You can own your data if you use client-side encryption with cloud. When encrypted, you don't have to trust the cloud provider. This opens up new possibilities such as P2P networks with fair pricing, no provider lock-in, equal access and censorship resistance. I'm excited about Sia / Skynet which enables these kind of apps.
That works fine as long as you don't care that advances in computers and cryptography would one day (maybe after you are dead, and likely only with some notable effort) allow someone to read your data and (much more practically) you are extremely confident you can't lose control of your key somehow.
This is if you are storing all your data together in a single location. If you decouple it, using multiple accounts on the host, or even several hosts, you might have some of your data decrypted, but it would be worthless. If you decouple correctly, you should have data that is meaningless without some other data that is hosted elsewhere, on an account completely unrelated and unconnected to your other host accounts.

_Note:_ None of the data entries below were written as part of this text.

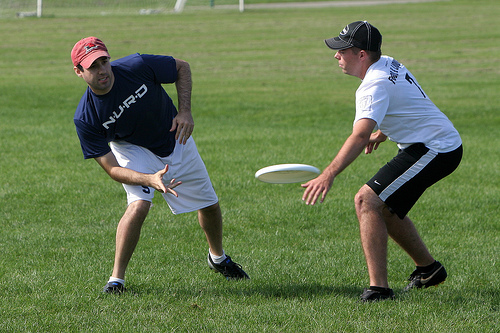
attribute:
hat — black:
[305, 14, 400, 64]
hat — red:
[67, 32, 112, 70]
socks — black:
[412, 261, 447, 272]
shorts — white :
[48, 20, 268, 322]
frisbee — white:
[253, 161, 319, 189]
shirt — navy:
[57, 52, 186, 163]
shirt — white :
[357, 55, 464, 153]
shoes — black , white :
[349, 262, 463, 301]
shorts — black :
[365, 135, 459, 212]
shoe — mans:
[200, 247, 255, 277]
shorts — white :
[326, 110, 453, 214]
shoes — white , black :
[361, 260, 451, 307]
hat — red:
[231, 0, 386, 58]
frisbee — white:
[251, 156, 323, 185]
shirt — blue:
[68, 53, 182, 156]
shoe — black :
[205, 251, 247, 278]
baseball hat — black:
[322, 13, 394, 60]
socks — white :
[95, 243, 227, 298]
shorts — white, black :
[365, 139, 463, 221]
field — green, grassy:
[0, 2, 498, 332]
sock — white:
[207, 246, 229, 266]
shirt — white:
[334, 56, 474, 166]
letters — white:
[85, 85, 155, 134]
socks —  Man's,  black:
[366, 284, 387, 294]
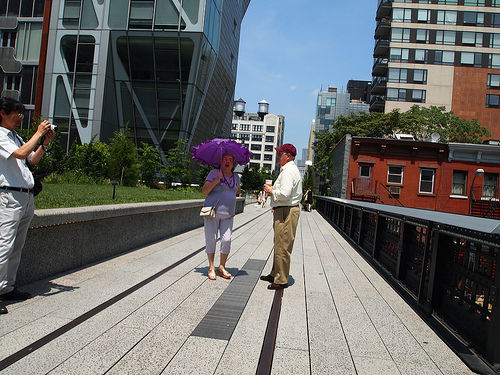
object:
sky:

If it wasn't considered a solved problem, we wouldn't have public CA's for our browsers to trust, as their very premise is based on having a secure way to store private keys. I think a FIPS-140-2 level 4 HSM and hashicorp vault enterprise will cover 99.9999% of all other use cases for private CA's and PKI.
Keychains, Vault, GPG, HSMs, password managers. It's solved, just requires effort and understanding to setup. It's neither "huge" nor "unsolved" as pks have to live somewhere and cannot exist in the aether.
Yeah, I meant that the security tradeoff with usability is unsolved in personal use. It requires too much effort and understanding. If you use hardware keys, you still have to backup your keys somewhere safely.
It's funny that you mention the breaking of keys using outdated algorithms; I booted up my Standard Notes app and there's an "Encryption Upgrade Available" notice at the bottom which has you enter your password to locally regenerate your keys. I could imagine something similar working here, and perhaps let your progeny have access to your credentials postmortem.
Client-side encryption could help Confidentiality and Integrity, but still leaves you powerless on Availability. If your cloud provider decides to have a glitch, changes their offer, raises fees, … your whole setup is impacted by the cloud provider.